[Listed records Boundary: Start]
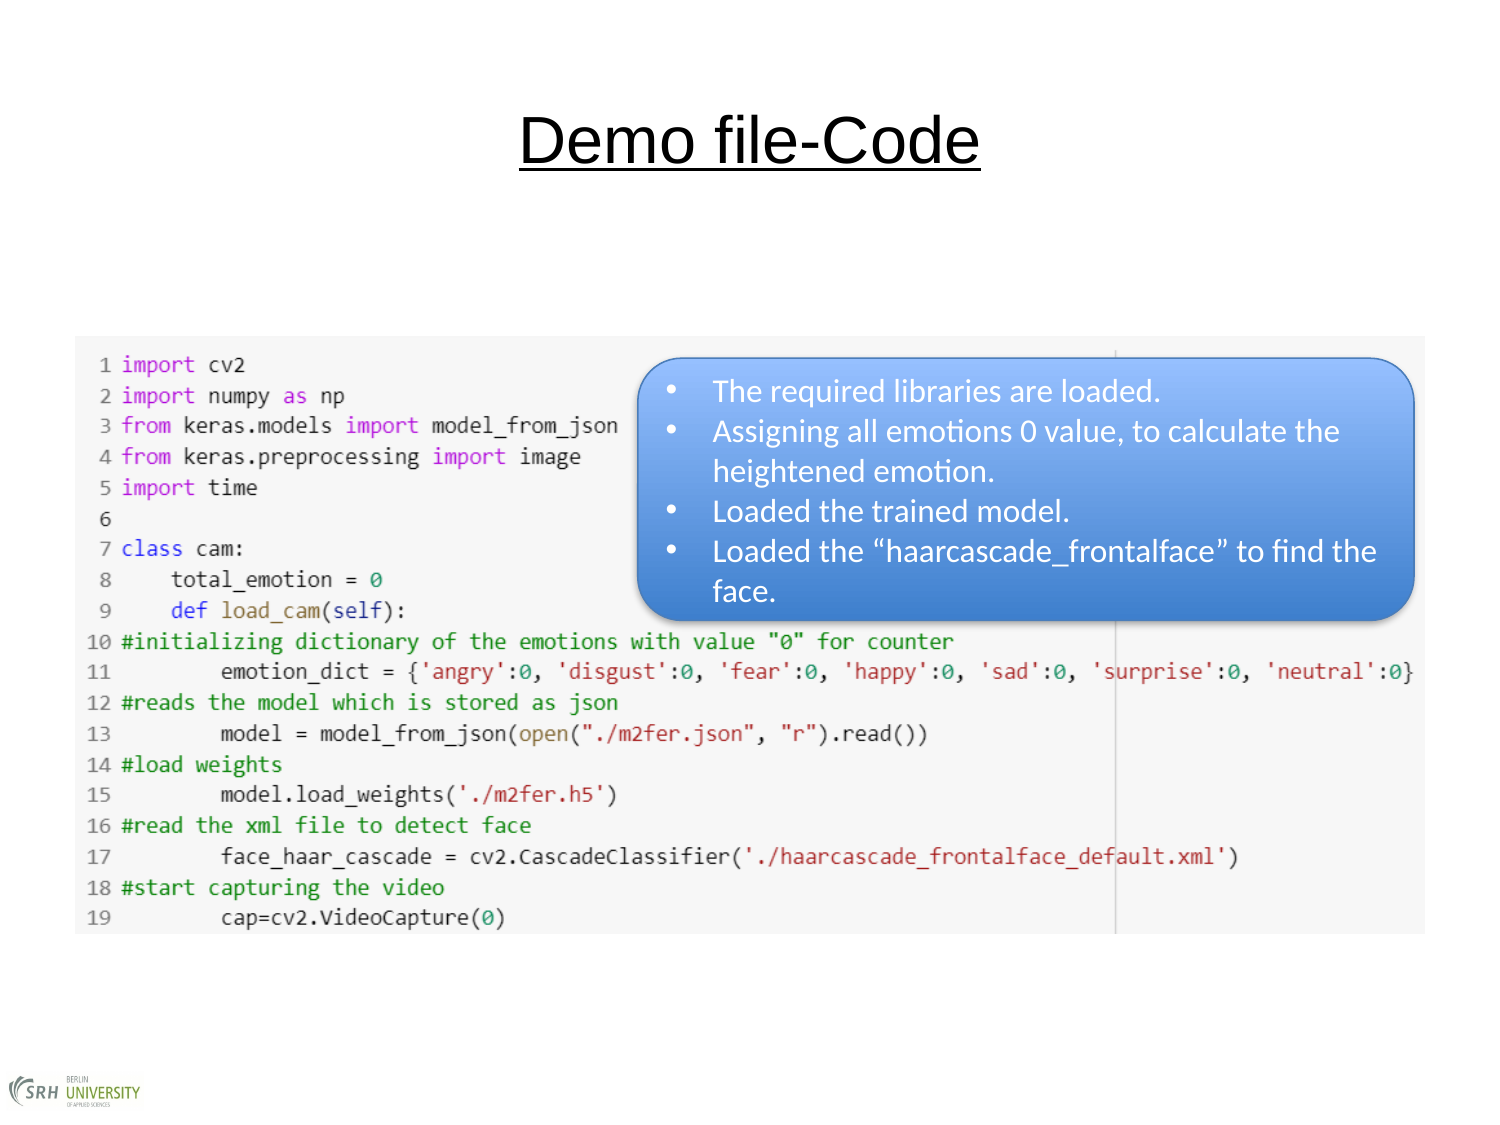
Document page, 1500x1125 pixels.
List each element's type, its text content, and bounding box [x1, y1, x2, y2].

title Demo file-Code [75, 43, 1425, 232]
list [74, 336, 1426, 934]
picture [6, 1071, 144, 1111]
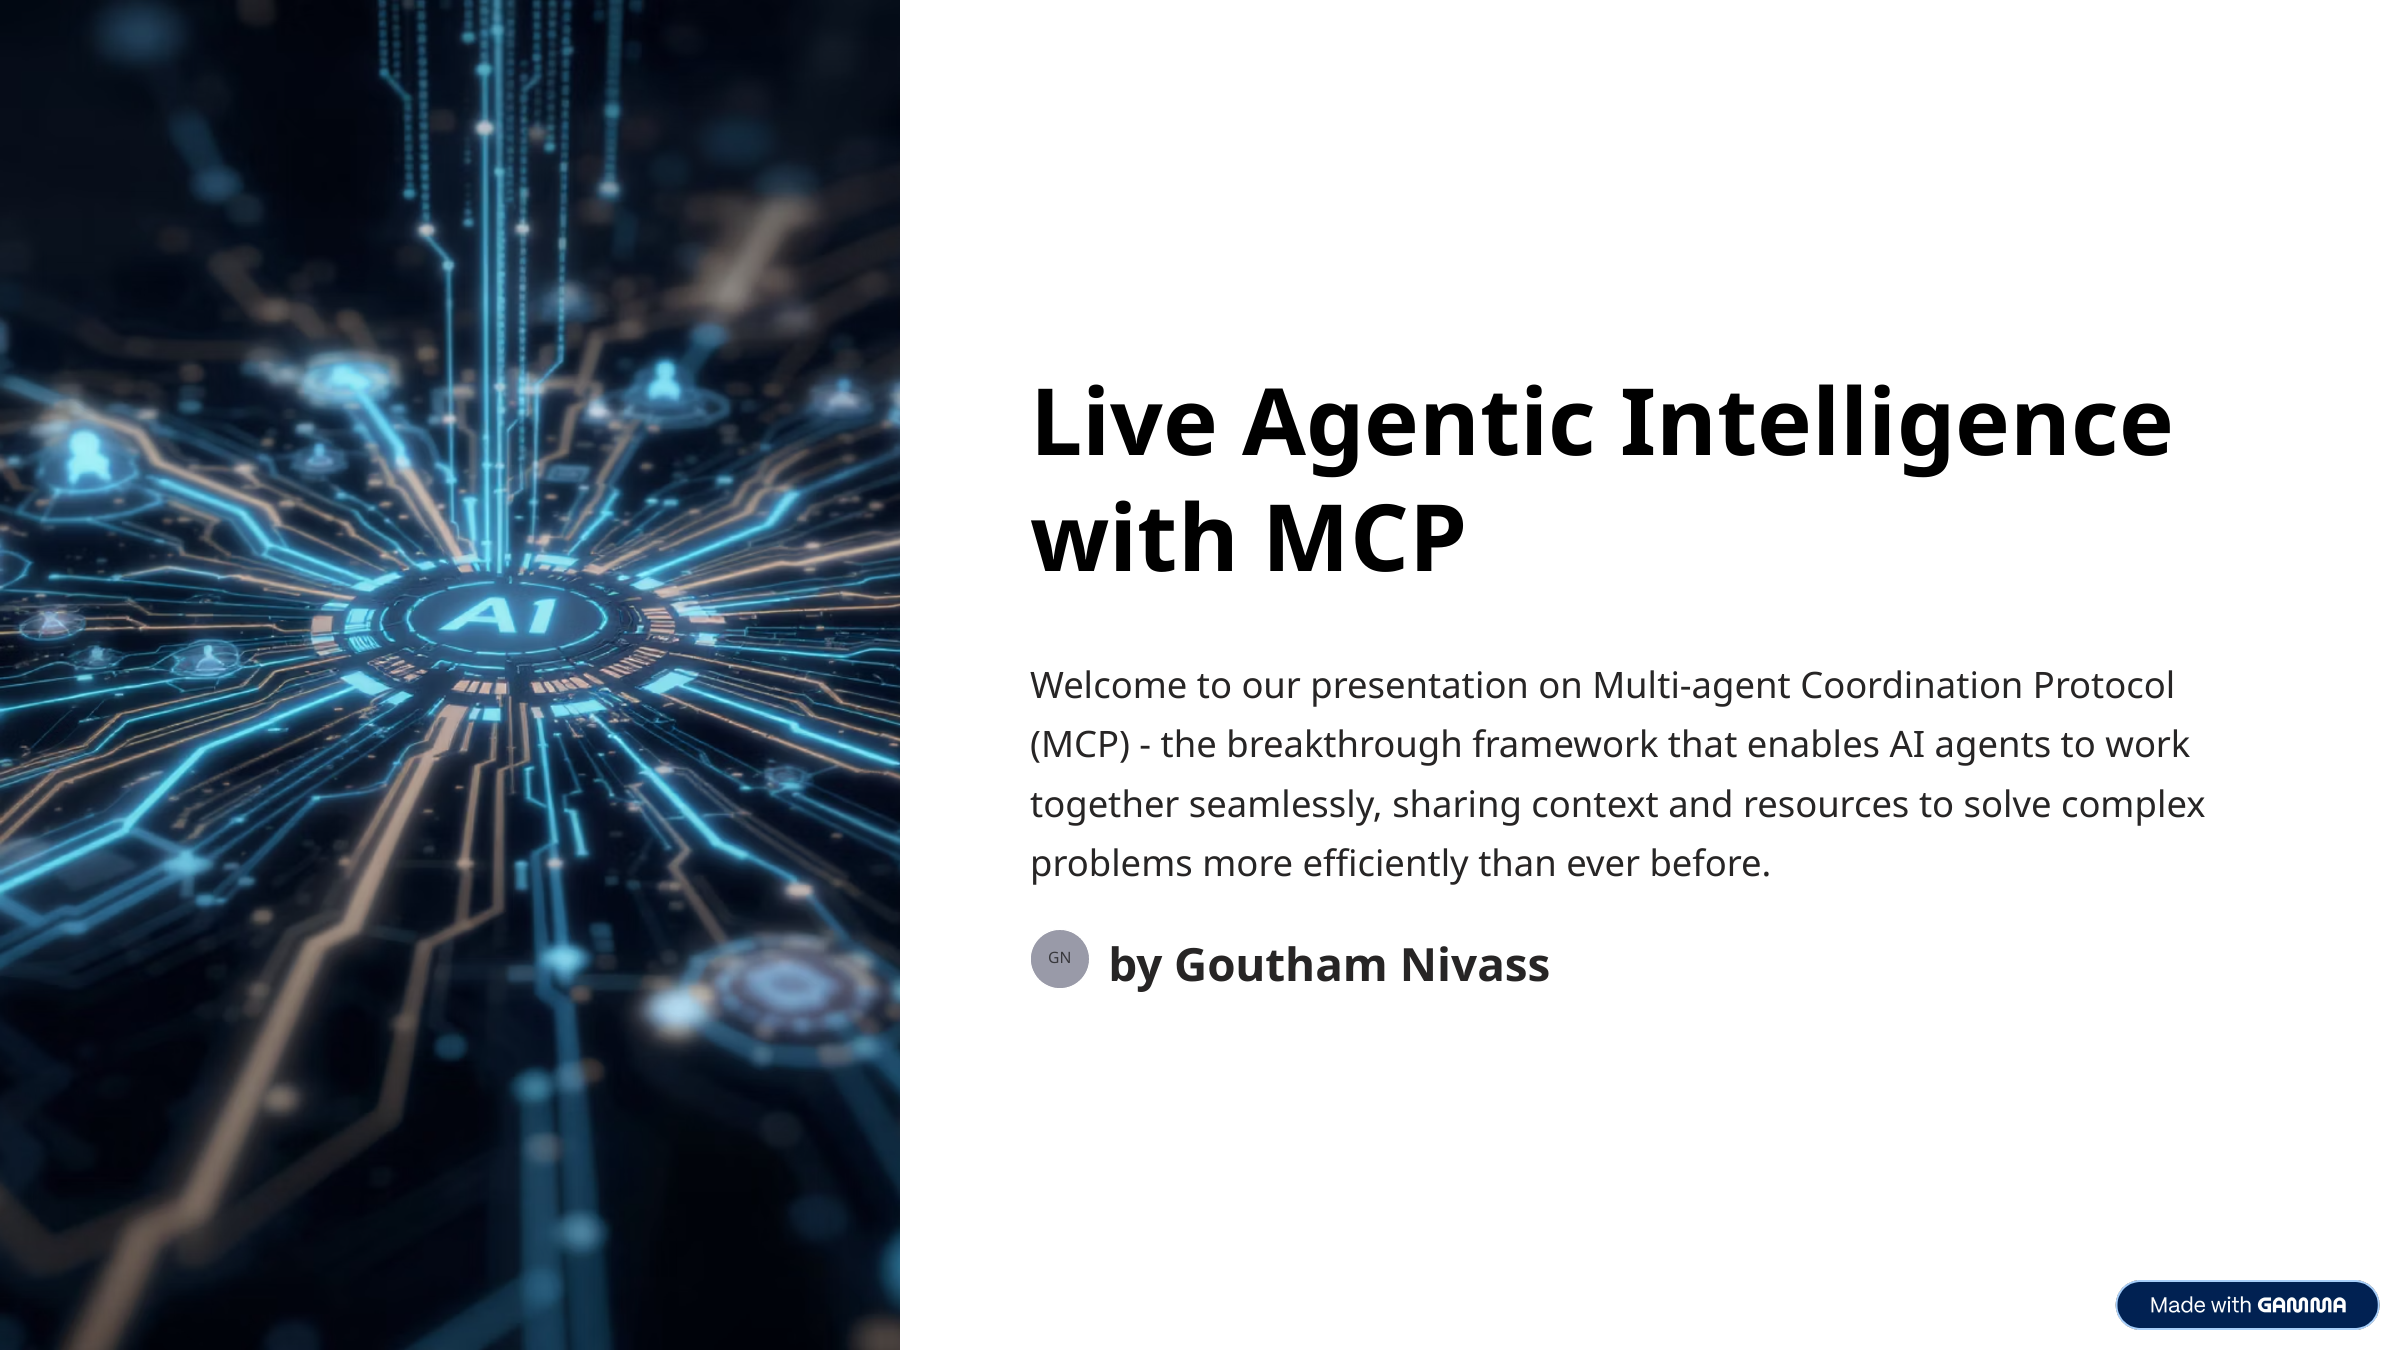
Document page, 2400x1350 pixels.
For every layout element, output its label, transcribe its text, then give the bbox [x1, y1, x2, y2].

picture [0, 0, 900, 1350]
text_box [1030, 929, 1090, 989]
text_box Live Agentic Intelligence with MCP [1030, 358, 2270, 591]
text_box GN [1047, 951, 1072, 968]
picture [2106, 1271, 2389, 1339]
text_box by Goutham Nivass [1108, 926, 1550, 992]
text_box Welcome to our presentation on Multi-agent Coordination Protocol (MCP) - the breakthrough framework that enables AI agents to work together seamlessly, sharing context and resources to solve complex problems more efficiently than ever before. [1030, 646, 2270, 885]
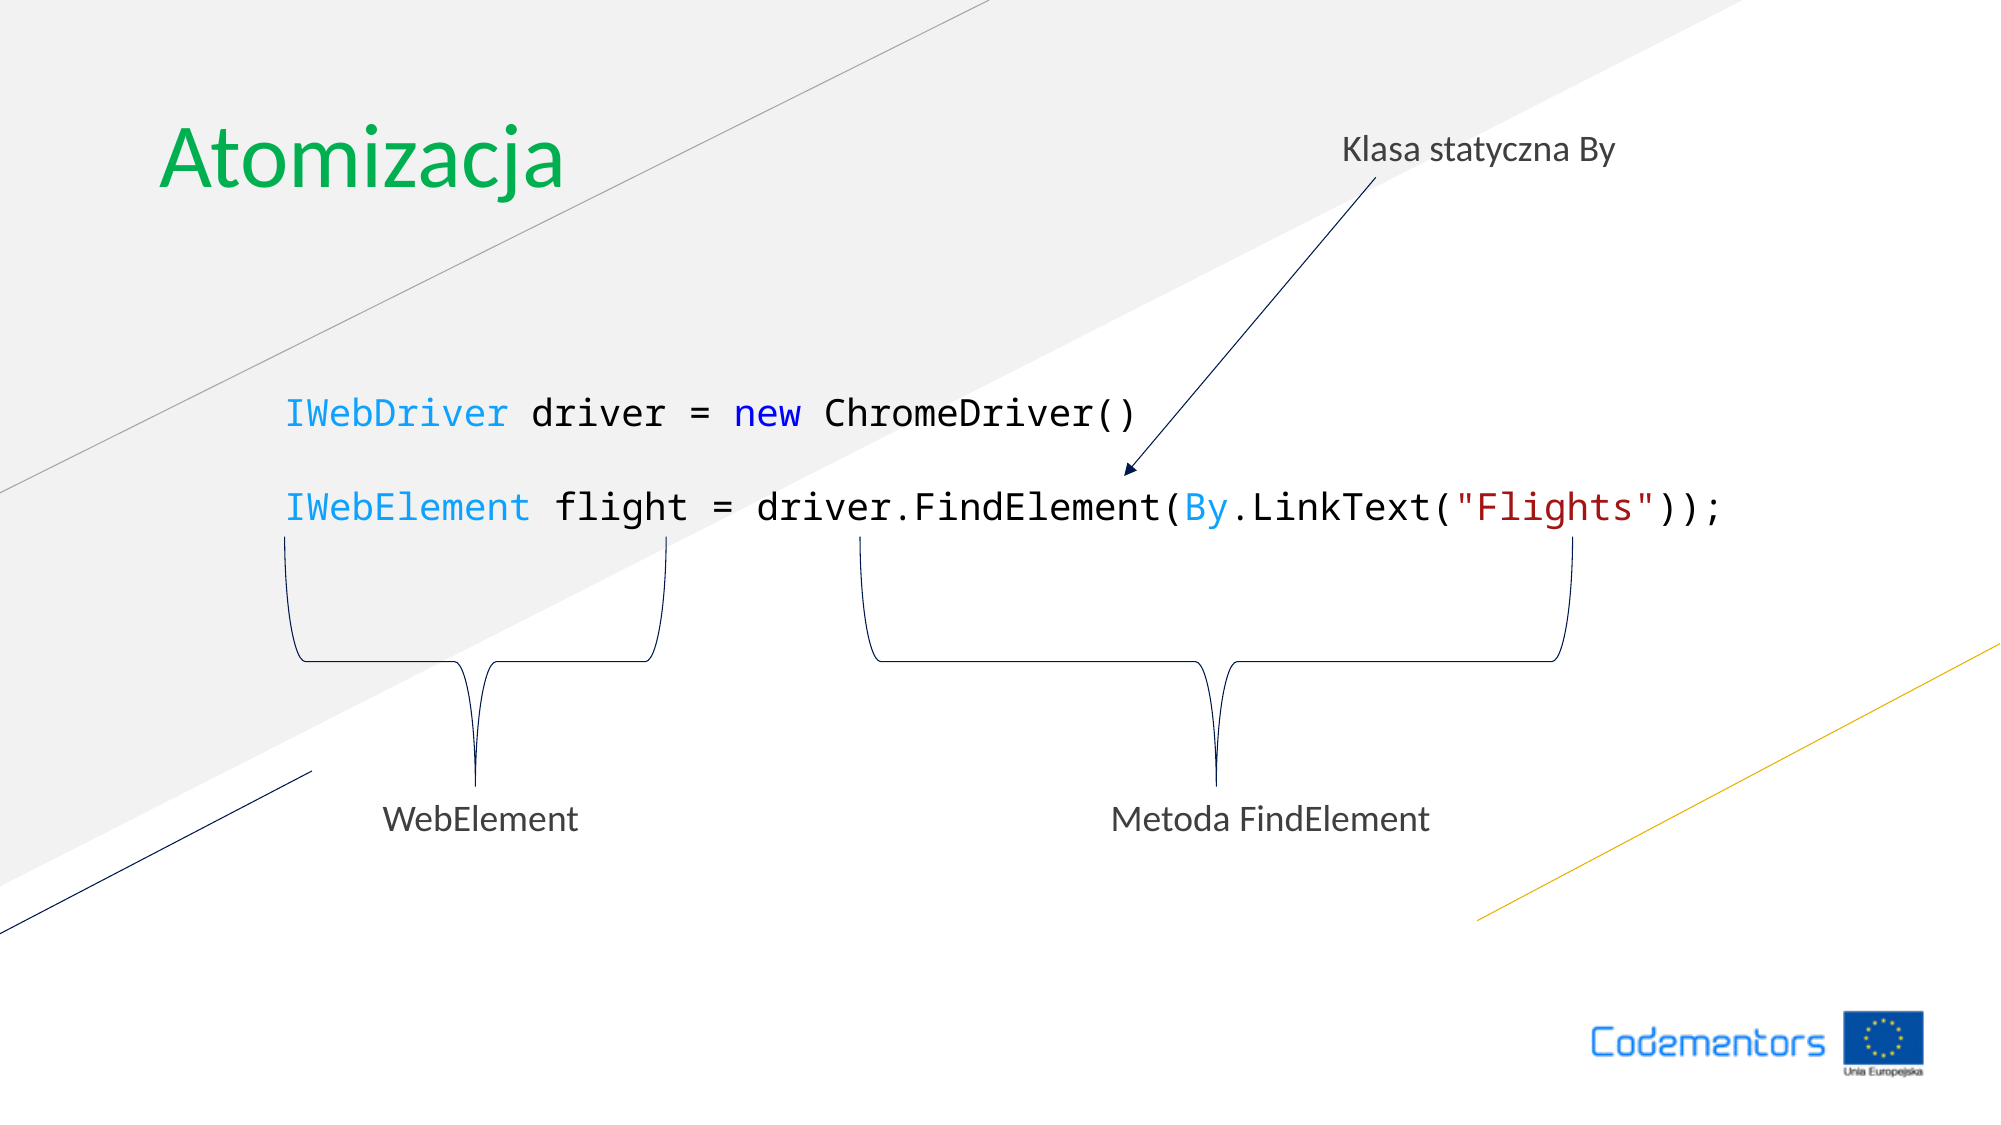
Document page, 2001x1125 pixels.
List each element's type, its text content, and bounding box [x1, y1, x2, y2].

picture [1591, 994, 1941, 1095]
text_box IWebDriver driver = new ChromeDriver() [269, 381, 1124, 441]
text_box WebElement [367, 786, 721, 847]
text_box [859, 536, 1574, 786]
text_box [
[Listed records Boundary: End]
* **Goal of the exercise**
Repeat the records above word for word, apart from the pictures.

* **Exercise output**
Document page, 1500x1125 pixels.
List each element's type, its text content, and bounding box [x1, y1, x2, y2].

title Demo file-Code [75, 43, 1425, 232]
list [74, 336, 1426, 934]
picture [6, 1071, 144, 1111]
Document page, 2400x1350 pixels.
For every layout element, output its label, transcribe its text, then give the bbox [x1, y1, x2, y2].

picture [0, 0, 900, 1350]
text_box [1030, 929, 1090, 989]
text_box Live Agentic Intelligence with MCP [1030, 358, 2270, 591]
text_box GN [1047, 951, 1072, 968]
picture [2106, 1271, 2389, 1339]
text_box by Goutham Nivass [1108, 926, 1550, 992]
text_box Welcome to our presentation on Multi-agent Coordination Protocol (MCP) - the breakthrough framework that enables AI agents to work together seamlessly, sharing context and resources to solve complex problems more efficiently than ever before. [1030, 646, 2270, 885]
Document page, 2001x1125 pixels.
List each element's type, its text content, and bounding box [x1, y1, x2, y2].

picture [1591, 994, 1941, 1095]
text_box IWebDriver driver = new ChromeDriver() [269, 381, 1124, 441]
text_box WebElement [367, 786, 721, 847]
text_box [859, 536, 1574, 786]
text_box [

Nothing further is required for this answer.